Ayahnya seorang penarik becak dan petani padi. Ibunya adalah ibu rumah tangga
biasa.
Suatu hari Naqoy pulang dari Pesantren Munjul Astanajapura Cirebon bersama tiga rekannya. Mereka berpapasan dengan ayahnya yang sedang
mengayuh becak. Saat itu ayahnya menutupi mukanya dengan kain dengan harapan
tak dikenali. “Nang, itukan ayah kamu?” tanya seorang temannya. “Iya betul”,
kata Nanang saat itu. Rekan dan Nanang langsung mendekati ayahnya untuk salaman dan melanjukan
perjalananya ke rumah.

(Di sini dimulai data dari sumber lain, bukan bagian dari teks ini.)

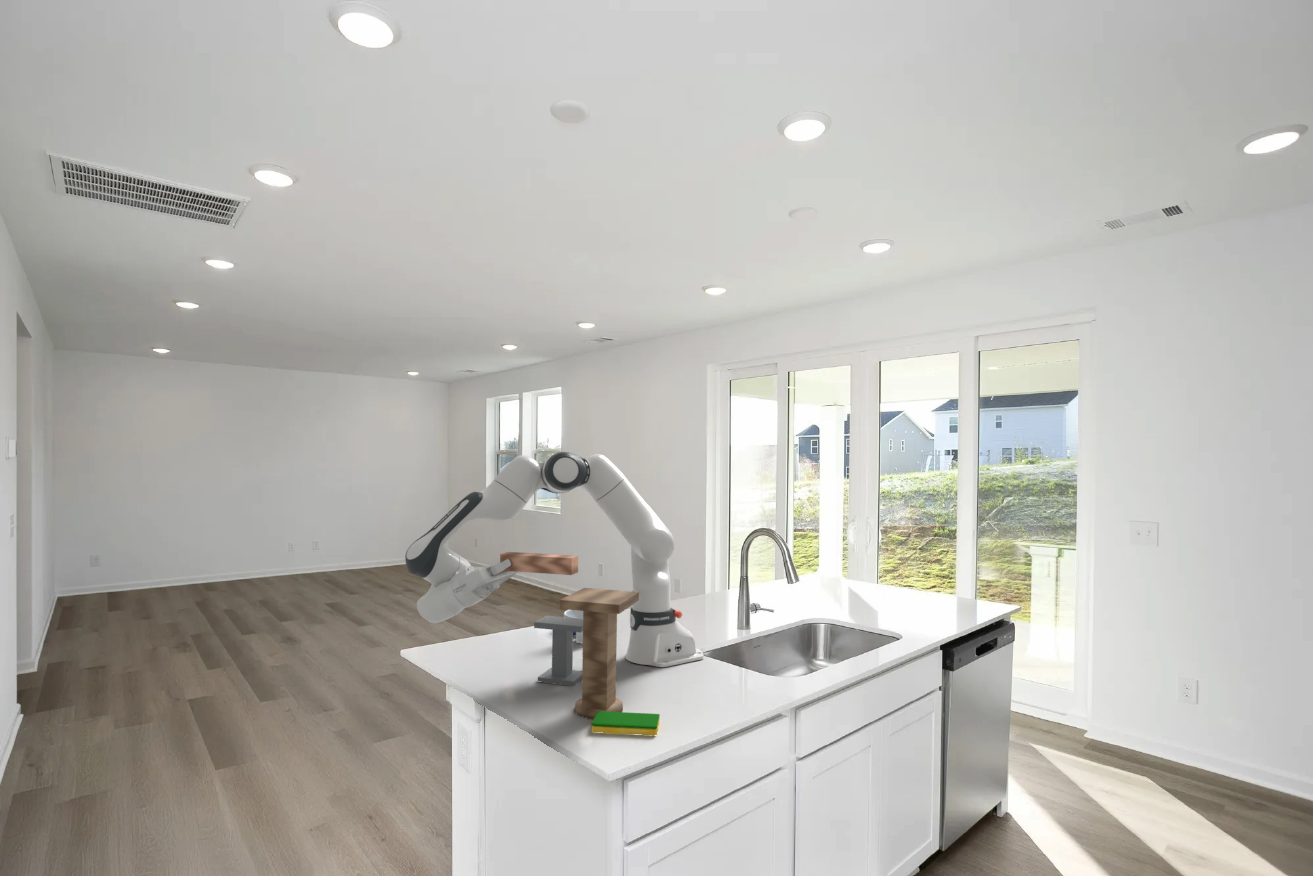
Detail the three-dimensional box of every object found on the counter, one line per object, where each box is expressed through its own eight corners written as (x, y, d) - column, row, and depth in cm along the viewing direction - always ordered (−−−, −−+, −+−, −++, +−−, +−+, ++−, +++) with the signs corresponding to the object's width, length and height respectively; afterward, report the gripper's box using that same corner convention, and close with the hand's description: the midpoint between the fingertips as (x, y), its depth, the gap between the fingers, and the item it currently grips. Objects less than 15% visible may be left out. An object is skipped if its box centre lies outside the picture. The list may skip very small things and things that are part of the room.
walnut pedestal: (637, 702, 159) (638, 592, 160) (617, 725, 146) (619, 604, 146) (582, 695, 163) (584, 587, 164) (558, 717, 150) (559, 599, 150)
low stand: (591, 676, 177) (592, 619, 177) (579, 687, 169) (580, 627, 169) (546, 671, 180) (546, 615, 181) (532, 681, 173) (533, 622, 173)
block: (578, 572, 164) (578, 555, 164) (571, 575, 160) (571, 558, 160) (508, 567, 169) (508, 551, 169) (500, 570, 165) (500, 554, 165)
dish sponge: (597, 721, 149) (597, 710, 149) (659, 724, 148) (659, 713, 148) (591, 735, 142) (591, 723, 142) (656, 738, 141) (656, 726, 141)
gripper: (443, 581, 160) (488, 554, 157) (488, 567, 180) (529, 543, 176) (454, 605, 159) (500, 579, 156) (498, 588, 179) (539, 564, 176)
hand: (516, 559), depth 166 cm, fingers closed on block, 4 cm apart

Waktu itu bagi Nanang tidak ada perasaan malu dan minder
di hadapan teman-temanya namun tidak untuk ayahnya, keesokan harinya roda becak
sang ayah diikat dengan rantai besi dan sang ayah mulai mengurung diri dan
memutuskan untuk tidak menarik becak lagi.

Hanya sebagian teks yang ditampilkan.